Commonly used functions in the Pandas library and how to use them
This article lists important functions in the Pandas library for Python and provides guidance on how to use them. Pandas is a powerful tool for data manipulation and analysis in Python.
Pandas is a powerful Python library used for data manipulation and analysis. It provides a lot of useful functions to handle data, from creating, querying to processing and transforming data. In this article, we will list the available functions in Pandas and how to use them.
1. pd.read_csv()
Read data from a CSV file into a DataFrame.
import pandas as pd
df = pd.read_csv('data.csv')
print(df.head())
2. pd.DataFrame()
Create a DataFrame from data.
data = {'Name': ['Alice', 'Bob', 'Charlie'], 'Age': [25, 30, 35]}
df = pd.DataFrame(data)
print(df)
3. df.head()
View the first 5 rows of the DataFrame.
print(df.head())
4. df.tail()
View the last 5 rows of the DataFrame.
print(df.tail())
5. df.info()
View general information about the DataFrame.
print(df.info())
6. df.describe()
Summary statistics of the DataFrame.
print(df.describe())
7. df.shape
Return the number of rows and columns of the DataFrame.
print(df.shape)
8. df.columns
Get the list of column names.
print(df.columns)
9. df.dtypes
Return the data type of each column.
print(df.dtypes)
10. df['column_name']
Access a column of the DataFrame.
print(df['Name'])
11. df.loc[]
Access rows by label (label-based).
print(df.loc[0])
12. df.iloc[]
Access rows by index (index-based).
print(df.iloc[0])
13. df.drop()
Drop rows or columns from the DataFrame.
df = df.drop('Age', axis=1)
print(df)
14. df.isnull()
Check for missing values in the DataFrame.
print(df.isnull())
15. df.fillna()
Fill missing values in the DataFrame.
df = df.fillna(0)
print(df)
16. df.sort_values()
Sort data by one or more columns.
df = df.sort_values('Age')
print(df)
17. df.groupby()
Group data by one or more columns.
grouped = df.groupby('Age')
print(grouped.mean())
18. df.merge()
Merge two DataFrames based on one or more keys.
df1 = pd.DataFrame({'ID': [1, 2], 'Name': ['Alice', 'Bob']})
df2 = pd.DataFrame({'ID': [1, 2], 'Age': [25, 30]})
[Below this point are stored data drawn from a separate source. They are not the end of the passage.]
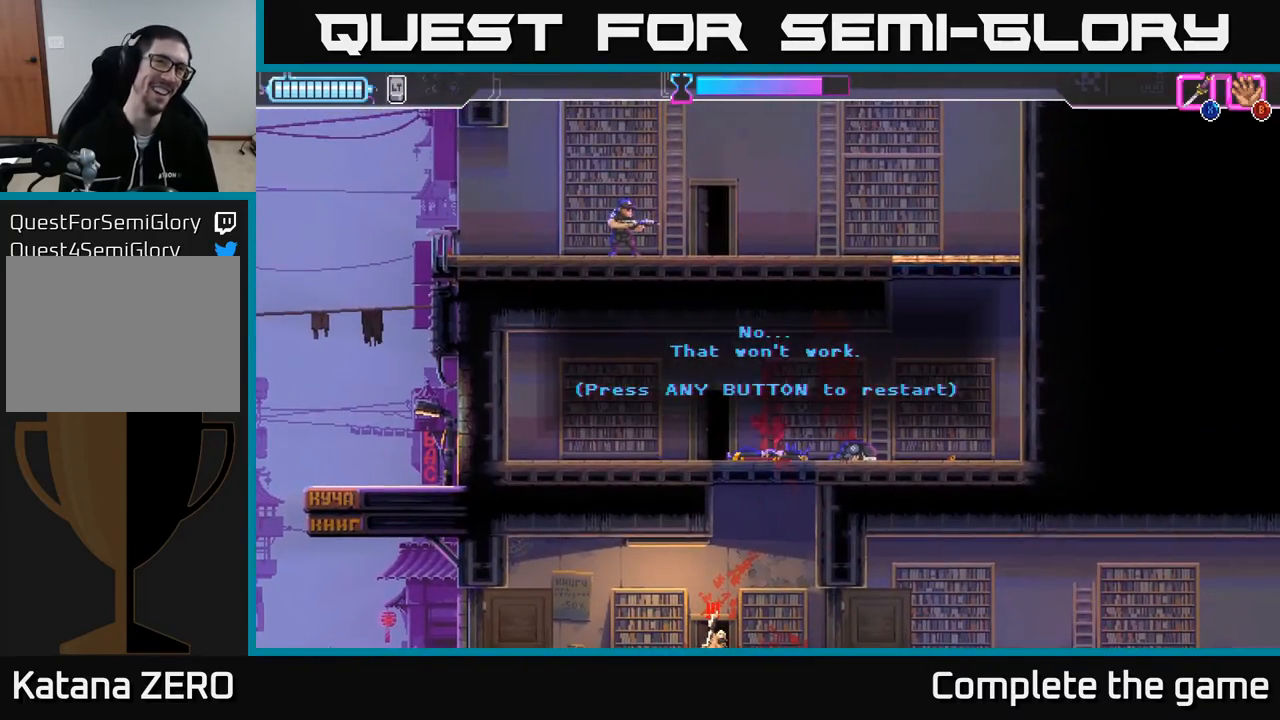
{"buttons": [], "left_stick": "center", "right_stick": "center", "events": []}
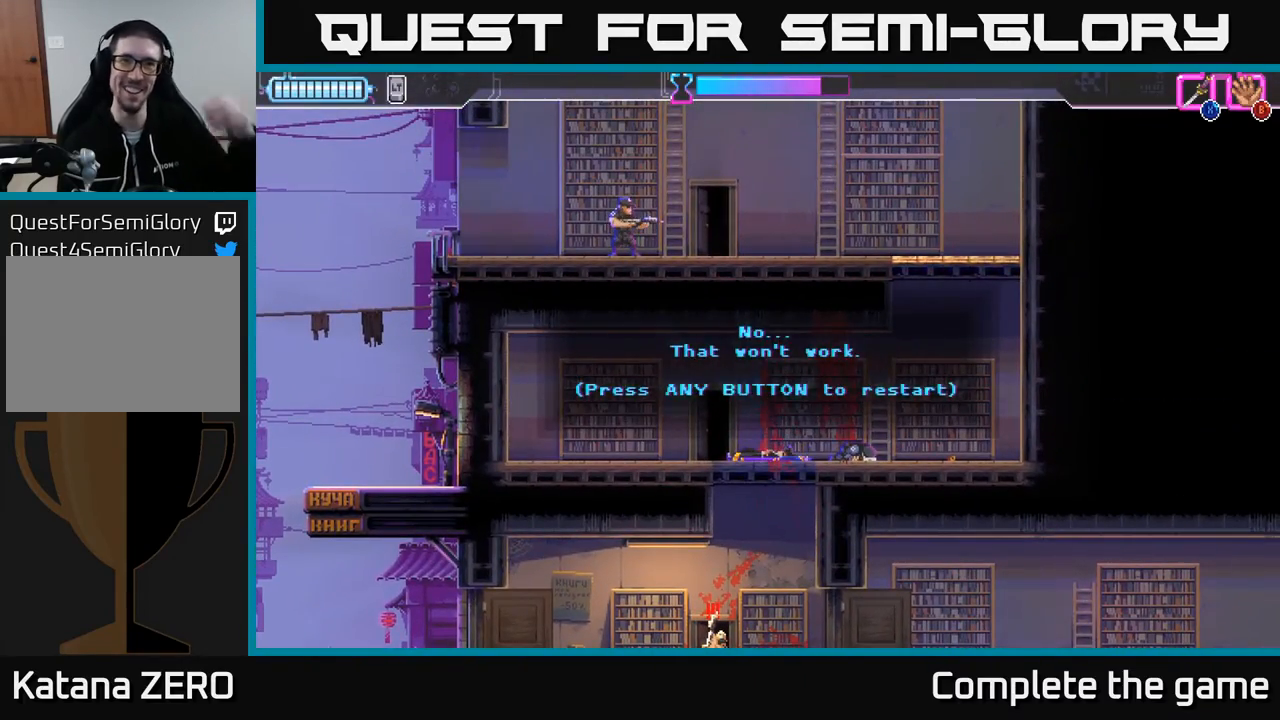
{"buttons": [], "left_stick": "center", "right_stick": "center", "events": []}
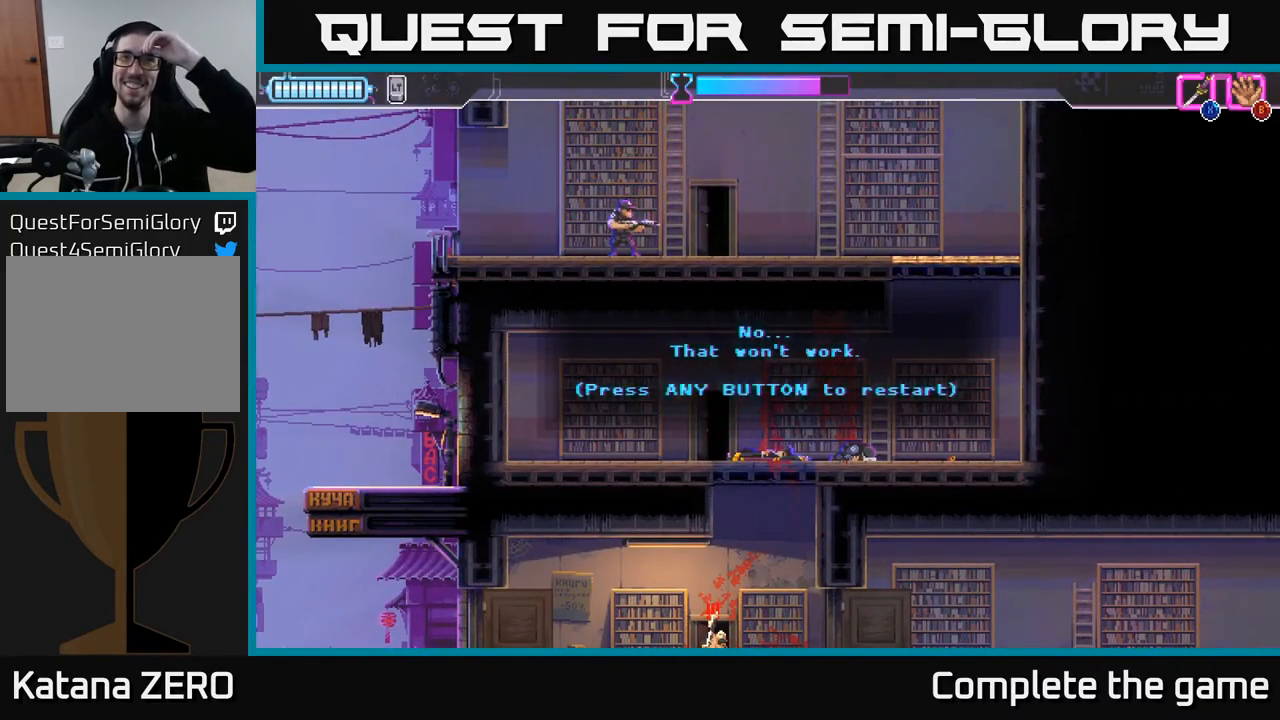
{"buttons": ["B"], "left_stick": "center", "right_stick": "center", "events": [[450, "B", "down"]]}
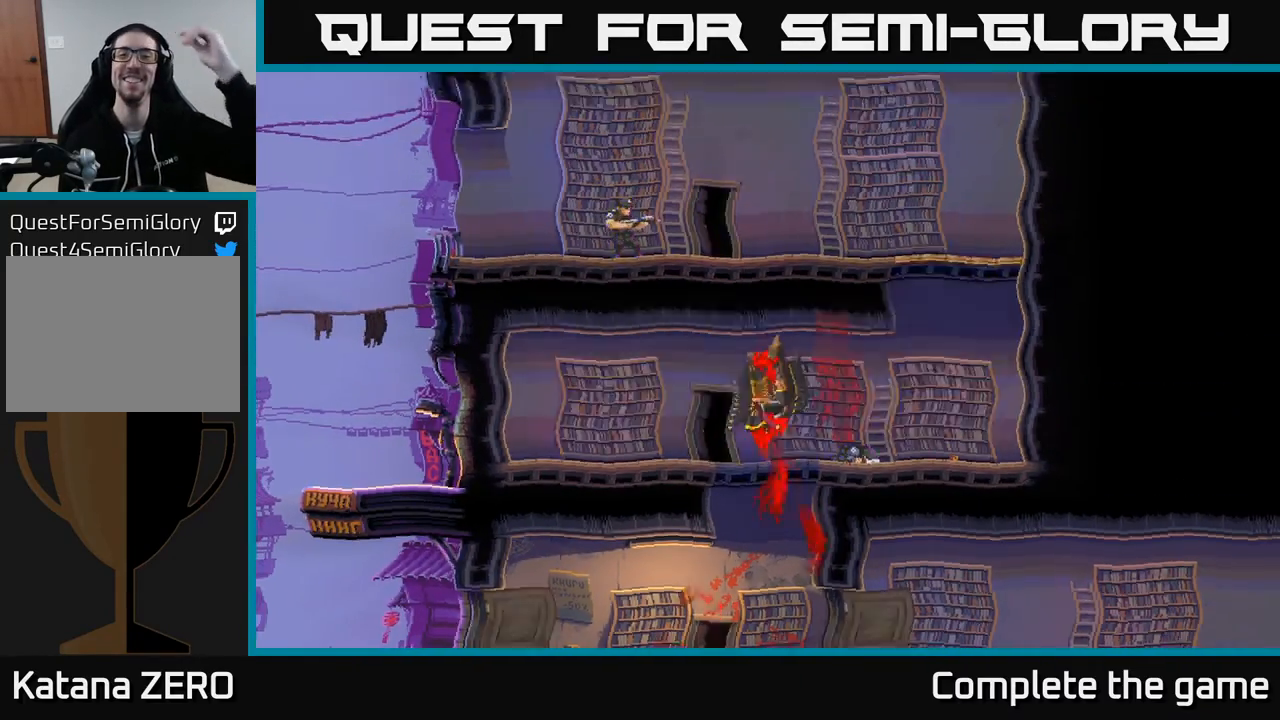
{"buttons": [], "left_stick": "center", "right_stick": "center", "events": [[67, "B", "up"]]}
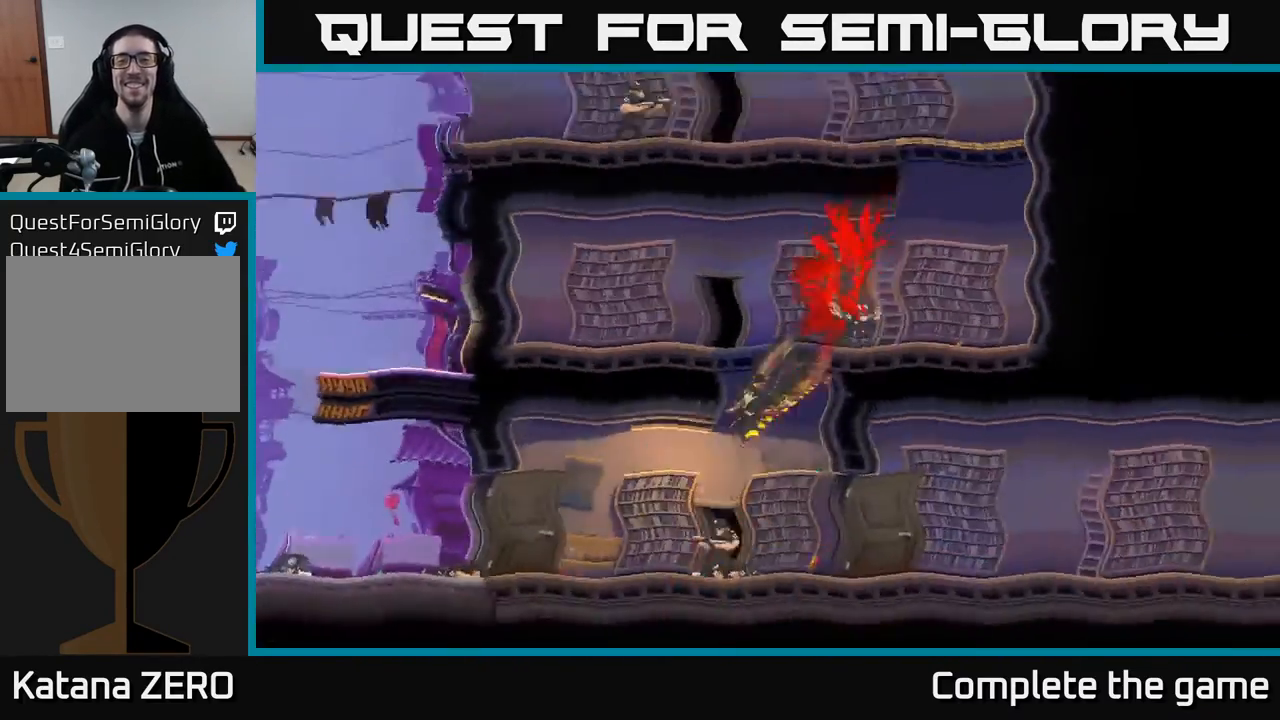
{"buttons": [], "left_stick": "center", "right_stick": "center", "events": []}
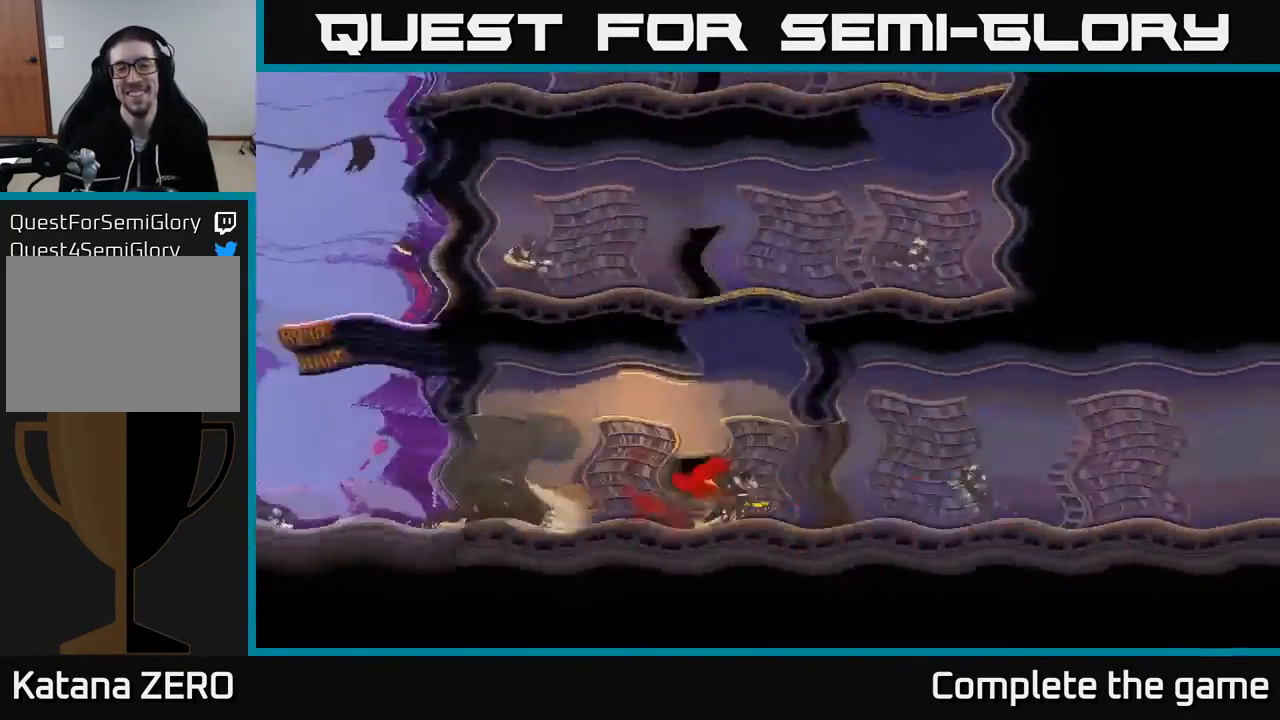
{"buttons": [], "left_stick": "center", "right_stick": "center", "events": []}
merged = df1.merge(df2, on='ID')
print(merged)
19. df.apply()
Apply a function to each row or column.
df['Age_plus_one'] = df['Age'].apply(lambda x: x + 1)
print(df)
20. df.to_csv()
Save DataFrame to a CSV file.
df.to_csv('output.csv', index=False)
System requirements:
- Python 3.6 or higher.
- Pandas library (install via pip).
How to install the library:
To install the Pandas library, simply use pip:
pip install pandas
Tips:
- When working with large datasets, you can use
df.memory_usage()
to see how much memory the DataFrame is consuming. - It’s a good practice to check your data carefully before applying operations to avoid errors from invalid or missing data.